When Obama delivered the eulogy for the Rev. Clementa Pinckney, a victim of the terrorist Dylann Roof, he managed to work a few anecdotes about the actual dead guy in the coffin into a diatribe that otherwise focused mostly on so-called “gun violence” and the racism that he evidently considers endemic to America. Not only did Obama give Pinckney a supporting role in his own funeral, he relegated the alleged killer — Roof — to backup status behind guns and white people. As the nation mourned the killing of nine compatriots by an outright monster, Obama decided the funeral of the pastor of the church that endured the horror was the perfect occasion to tell white people, especially the ones who own firearms, that they should have stayed in the parking lot during the ceremony.

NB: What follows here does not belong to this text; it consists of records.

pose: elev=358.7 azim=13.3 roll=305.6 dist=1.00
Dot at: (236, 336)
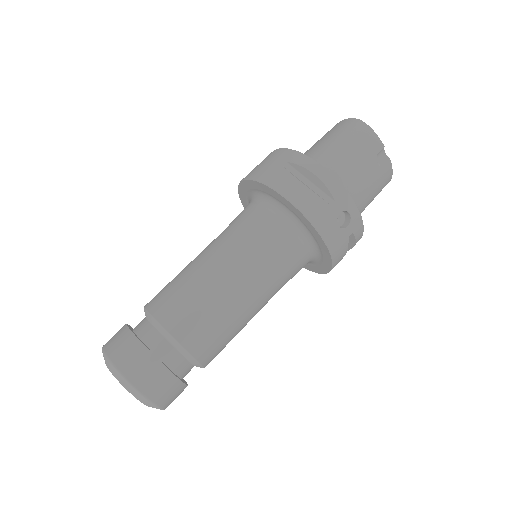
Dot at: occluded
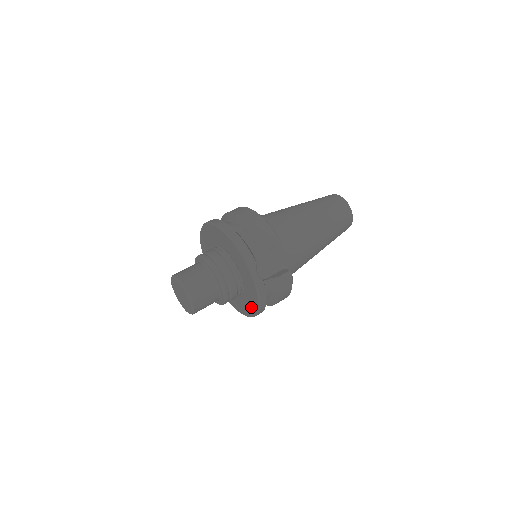
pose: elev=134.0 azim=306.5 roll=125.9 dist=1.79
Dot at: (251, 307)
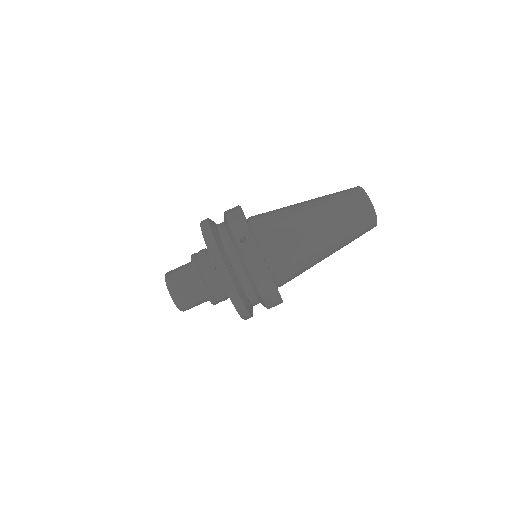
Dot at: occluded
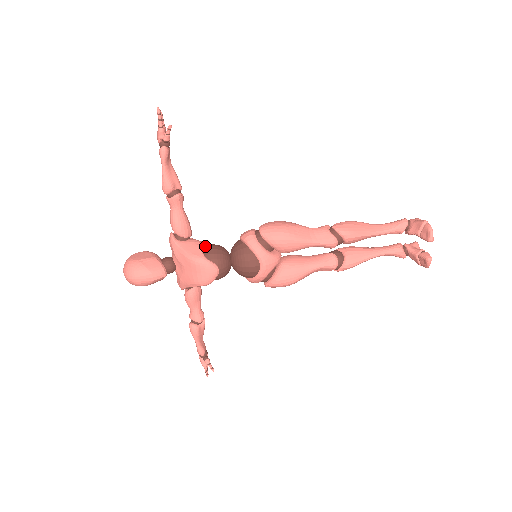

In recent days, a national outcry has risen — been ginned up — over a string of fires at churches across the South. According to our portside political pals, these fires are the result of a conspiracy — if not one of association, then at least one of purpose. Those who seem convinced that some pale-skinned super-racist is secretly behind them all have even resurrected the aforementioned Ferguson CVS fire to bolster their conspiracy theory. Forget the as-of-this-writing complete lack of any evidence that the fires are in any way linked by anything. One of the churches didn’t actually burn; some hay near the building caught fire. Another has already been ruled a result of an electrical malfunction. And a third was struck by lightning and the congregation is mostly white, but no matter. It can’t be lightning, or electrical shorts, or just plain already inexcusable arson; it has to be racism. It has to be white people.

When Obama and his cronies blame what they call “racism,” they’re using cellophane-thin code for “white people.” America has been torn asunder by a presidential regime and political allies bent on dividing — and ultimately defining — America along racial lines. When they talk about “white privilege,” they’re ignoring the fact that the nation elected a black man president in 2008 and then re-elected him four years later. When they link “white privilege” with “gun violence,” they’re ignoring the disturbingly high rates of “gun violence” in places run by Democrats, places in which “white privilege” and legally wielded weapons tend to be in short supply.

We have enough real villains in America. Roof is a villain. But so were John Muhammad and Lee Malvo. If any of the churches that have caught fire in the past few weeks was put to the torch, then the arsonist is a villain. But so was the guy who burned down Freddie’s Fashion Mart under Sharpton’s inspirational leadership. The politicians who openly supported slavery and Jim Crow discrimination laws were villains. But so are the politicians who openly encourage people to blame every injury — even the imaginary ones — on “white privilege.” And so are those same politicians when they not only ignore, not only excuse, but encourage vengeance for those who imagine themselves victims of “white privilege.” Repeatedly calling me a villain does nothing to make me one. Repeatedly claiming white people are collectively to blame for every sad story that unfolds involving black people is worse than simply untrue. It’s deliberately divisive, a political ploy at a time in which unity is farther off than ever. Come to think of it, it’s racist.